If people become infected with Legionella, they may get flu-like symptoms that can range from mild to severe. Those in good health may experience little more than mild flu-like symptoms. It is more common in older people, particularly if they smoke, have poor immunity or have a chronic illness. There has been no reported person-to person transmission of the bacteria.
Symptoms can include:
• Muscle aches
• Shortness of breath
• Loss of appetite
• Stomach pain and diarrhea.
If left untreated, the disease can progress to Legionnaires’ disease, and require hospitalisation. The period between exposure and onset of illness for Legionnaire’s disease can vary between 2-14 days.
Reducing the Risk
As low as the incidence of Legionella contracted from gardening may be, it’s a serious issue and there are a few simple, easy and natural steps that all gardeners can take to reduce the risk while continuing to enjoy their garden.
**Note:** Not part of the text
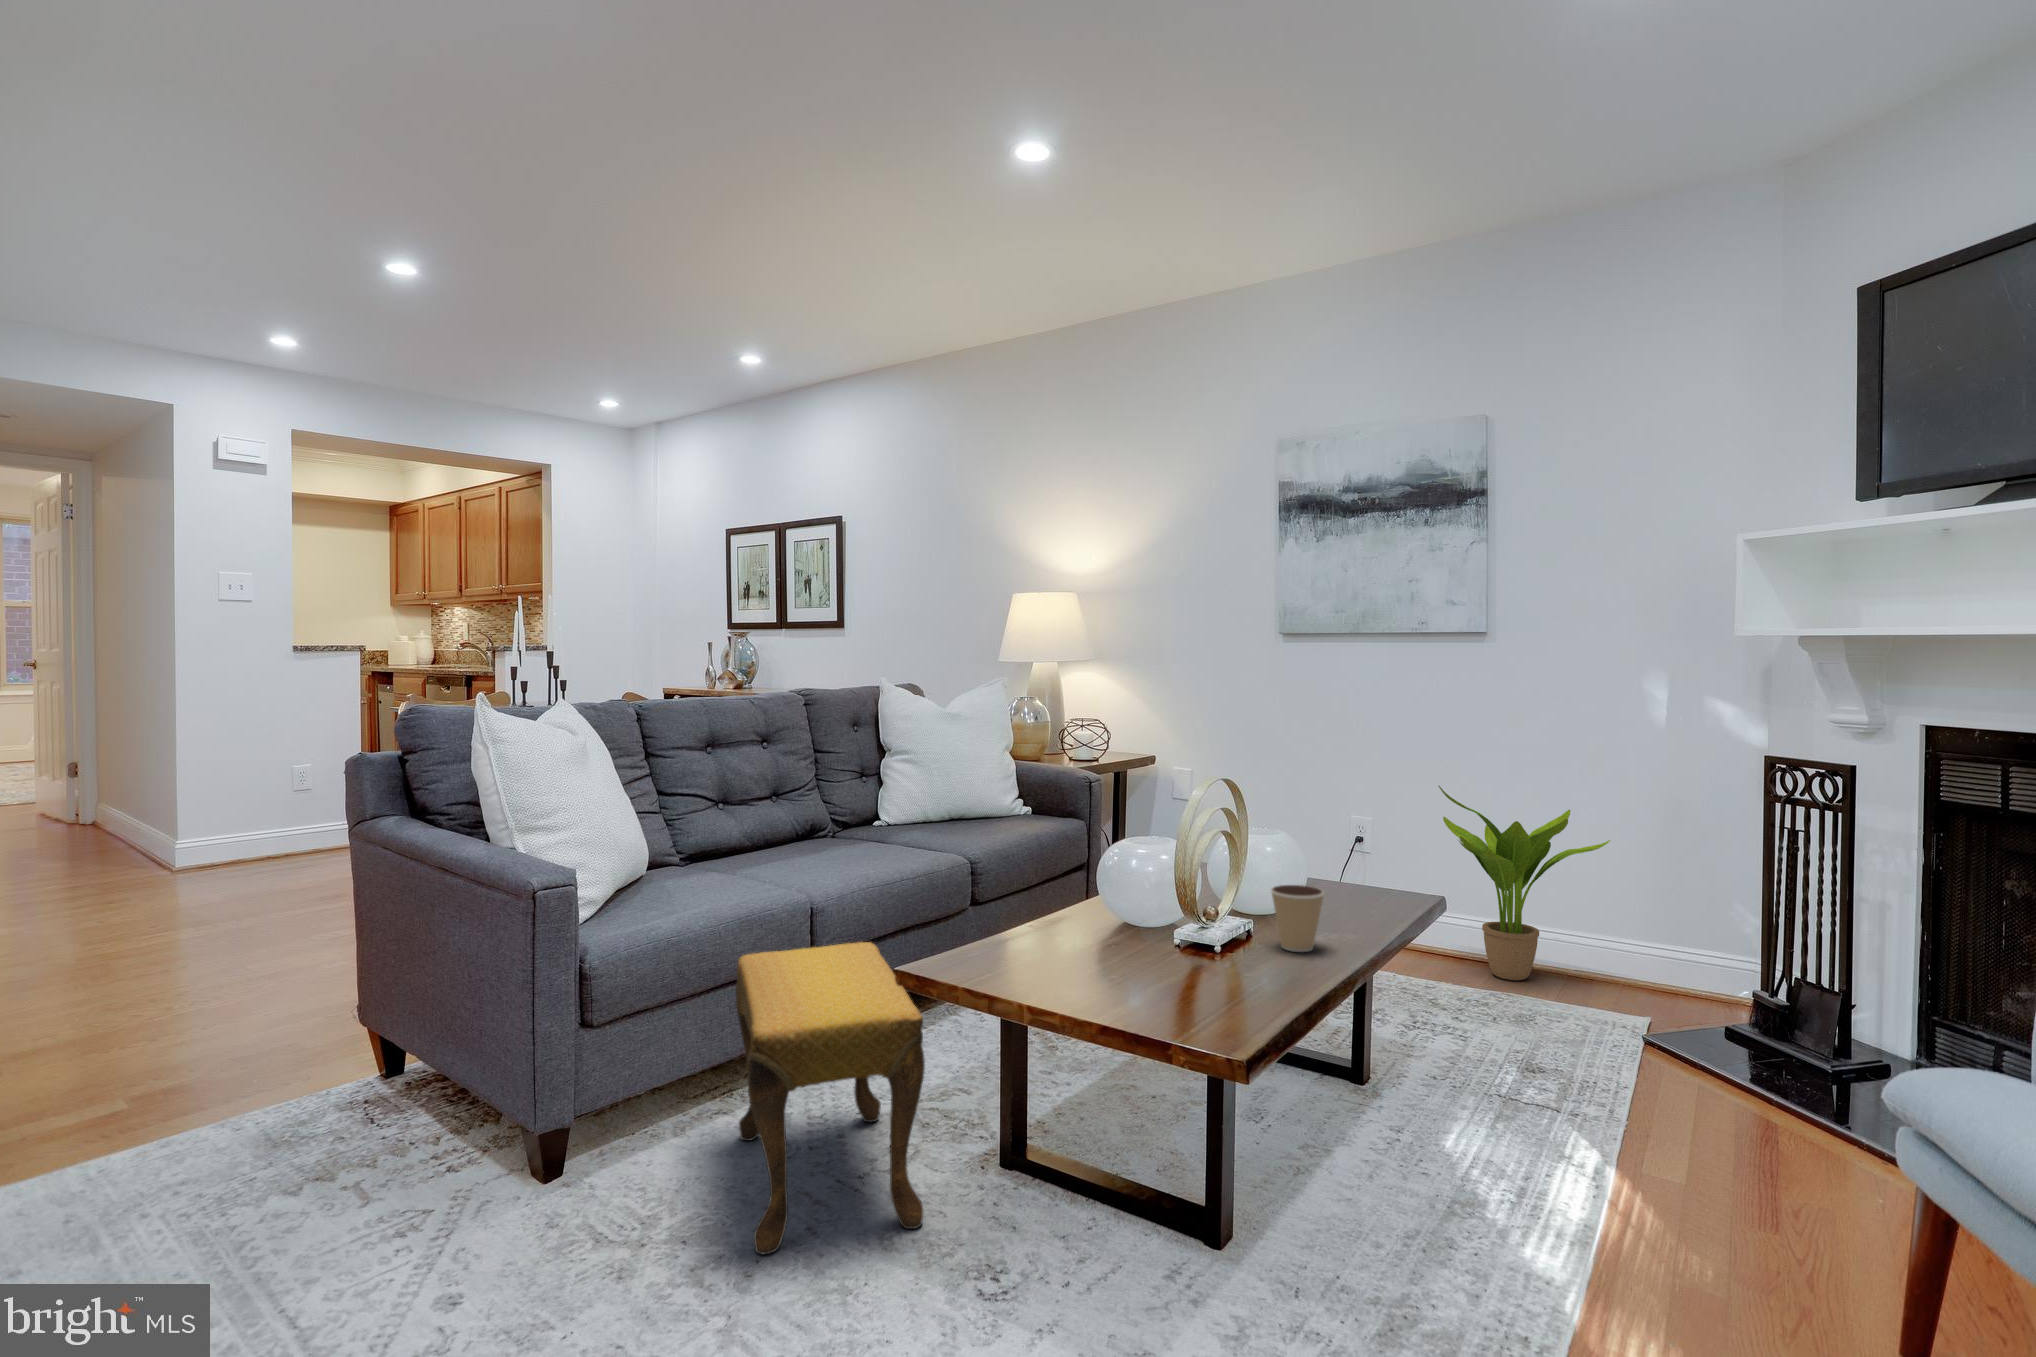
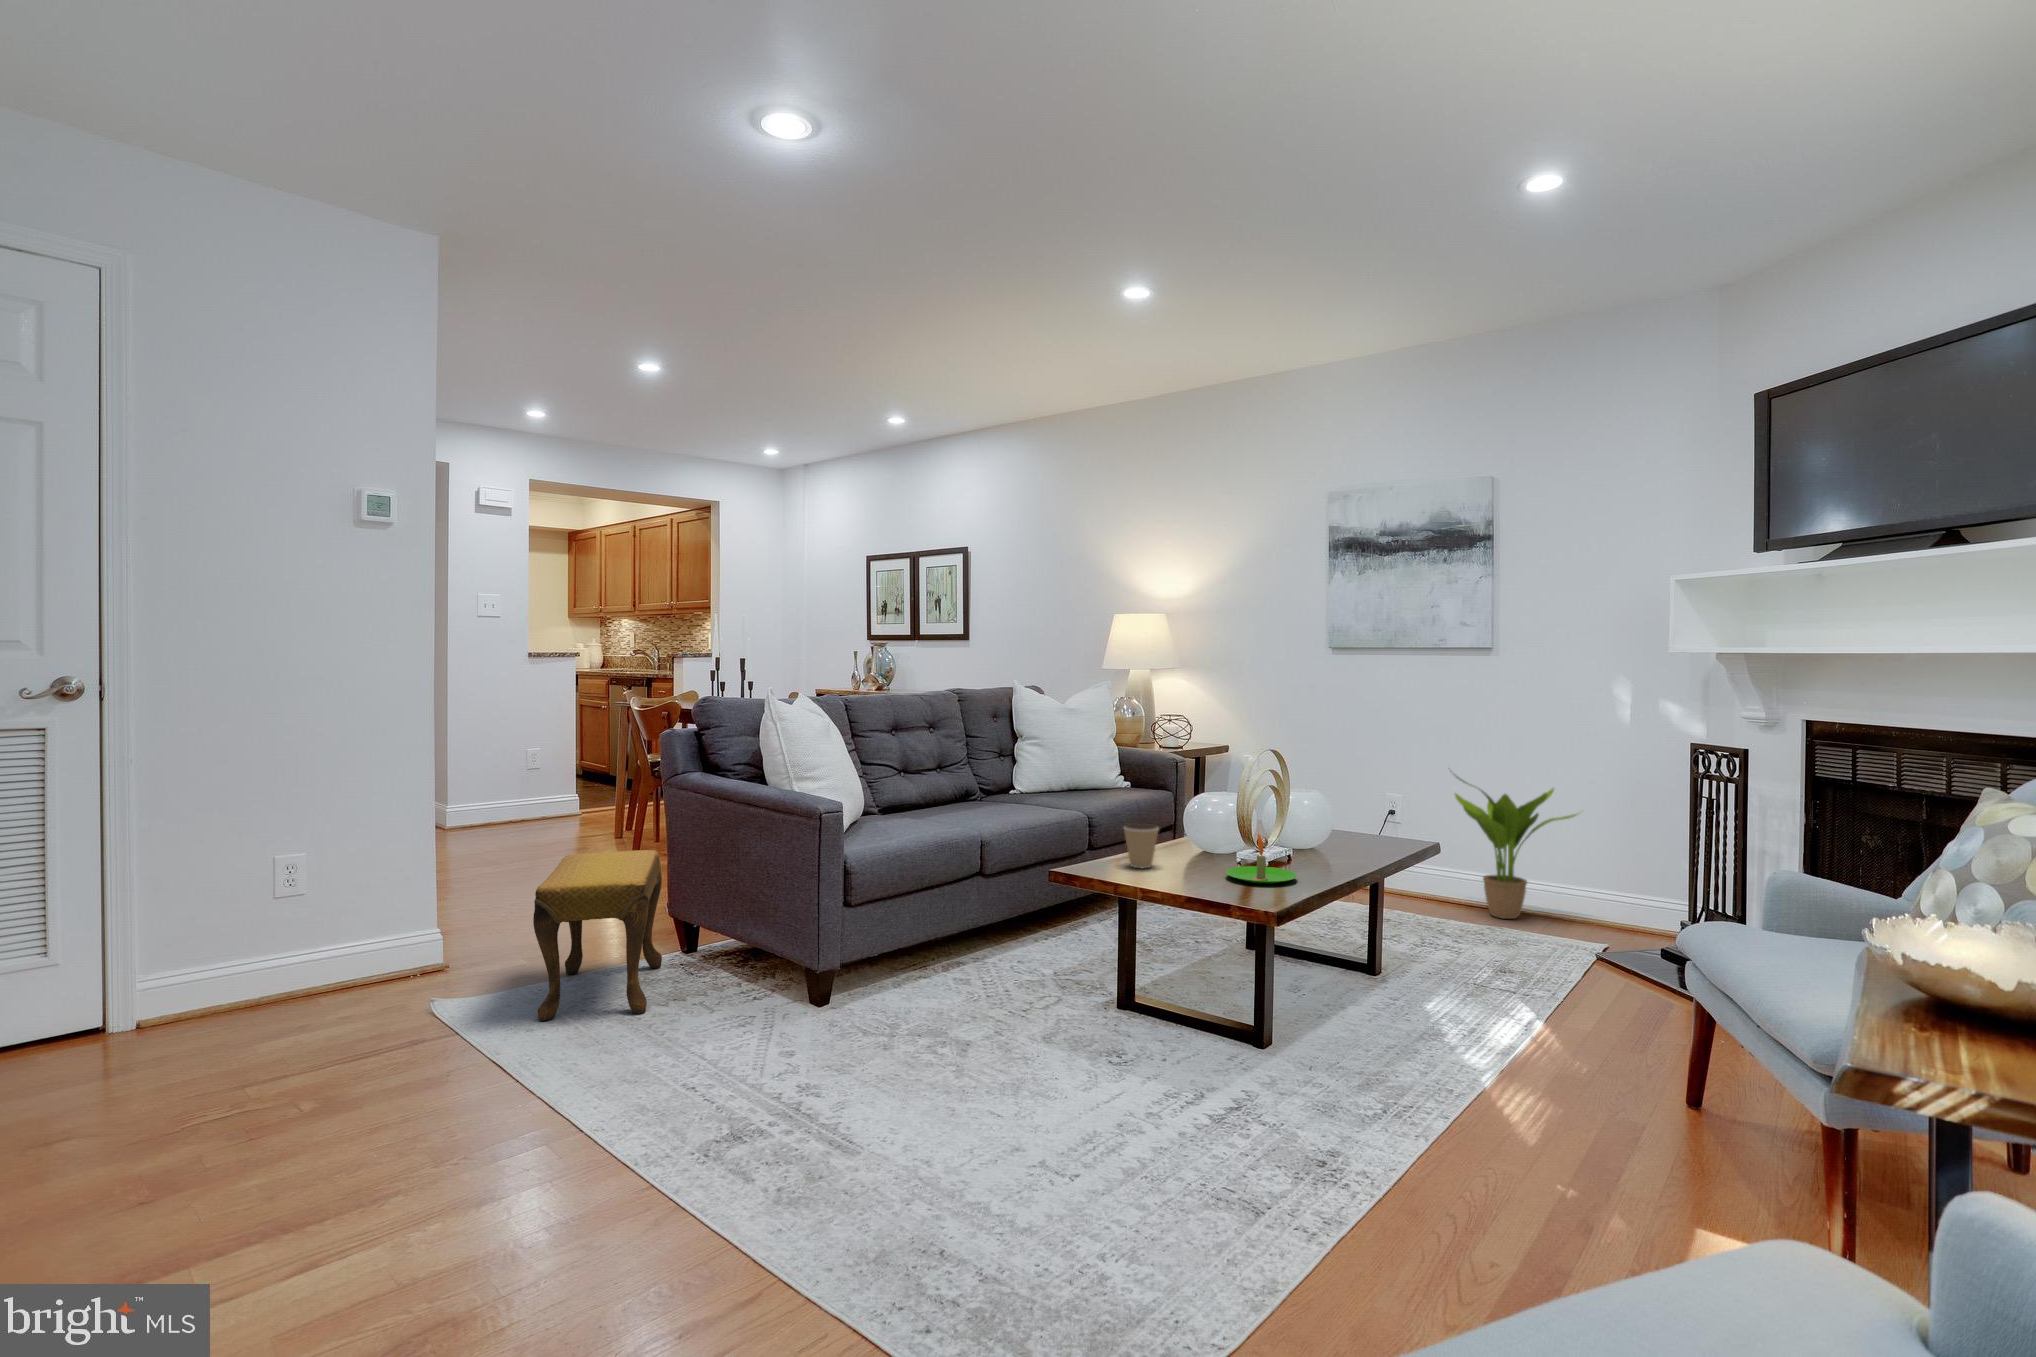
coffee cup: present [1271,885,1324,952] -> present [1124,824,1159,868]
candle: none [1158,904,1264,983] -> present [1226,834,1297,884]
footstool: present [736,942,925,1254] -> present [533,850,662,1021]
The Ministry of Health has an excellent publication “Safer and Healthier Gardening”. It provides guidelines to help reduce the risks for the home gardener which include:
• Water your garden and indoor plants using a gentle spray.
• Read the warning on bags of composted potting mixes.
• Wear gloves when handling soil, mulches, compost or potting mix.
• Wear a dust mask if handling potting mixes indoors or in windy conditions.
• Dampen potting mixes before use.
• Open bags of soil products or composted potting mixes slowly and away from the face.
• Make sure the working area (glasshouse, potting shed) is well ventilated.
• Wash hands thoroughly after gardening or handling soil products.
See your doctor immediately if you develop a flu-like illness that is worsening. Antibiotics are effective against legionellosis if given early. When working around bulk supplies of potting mix, avoid breathing dust or inhaling steam or mist. As a reminder, potting mix and compost packaging should contain a warning panel alerting gardeners of the risks.